Water vapor imagery is my favorite type of imagery because it can tell us the general flow of the atmosphere, specifically the 300-600 mb level of the troposphere which is a key region for storm growth and formation. Water vapor is always present, so you can see areas where the air is dry and areas where it is humid. In the picture above, red colors represent areas with low water vapor and green areas represent areas with high water vapor. Water vapor imagery is also very useful for determining where the center of low pressure in a specific storm is, as a storm undergoing cyclogenesis carves out a “dry slot” near the area of lowest pressure. I remember a storm back on October 18, 2007 that was poorly forecast and the center of low pressure was impossible to detect on infrared or visible imagery. The water vapor image, however, showed a clear dry slot, and this was used by the National Weather Service to determine where the low actually was.

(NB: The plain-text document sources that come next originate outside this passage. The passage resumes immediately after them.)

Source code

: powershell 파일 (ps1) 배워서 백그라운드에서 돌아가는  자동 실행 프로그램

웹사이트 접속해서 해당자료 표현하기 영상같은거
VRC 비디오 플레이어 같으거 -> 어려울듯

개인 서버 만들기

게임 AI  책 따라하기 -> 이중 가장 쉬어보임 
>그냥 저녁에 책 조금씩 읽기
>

One other note: there are only two satellites that the U.S. uses for most of these images: the two geostationary satellites that are located over the equator at a height of 36,000 km (GOES-West and GOES-East). There are also polar orbiting satellites, but I’ll touch on those in a later blog. There are not separate satellites for each image; each satellite has the capability of taking visible, infrared, water vapor, and a host of other satellite images.
Alright, now a perfectly seamless transition back to thundershowers. I’m pretty slick.
We get our thundershowers when we have have unstable air over the region (i.e. a large decrease in temperature with height). Most of our thundershowers occur during spring because the upper atmosphere is very cold and the increasing solar insolation due to higher sun angles heats up the lower part of the atmosphere. Some of you may be familiar with lapse rates… as air rises, it cools at a rate of 9.8 degrees Celsius per km if it is unsaturated and 6.5 degrees Celsius per km if it is unsaturated. If the environmental lapse rate (the change in temperature in height in the environment) is higher than either of these lapse rates, an air parcel that rises will cool at a slower rate than the environment around it, and it will continue to rise because warmer air is less dense. This is what is meant by instability – the tendency for air parcels to rise.
We’ll see if we get any thunderstorms tomorrow. It’s kind of a crap-shoot, so don’t get mad at me if I’m wrong. In case you haven’t noticed, that happens a lot.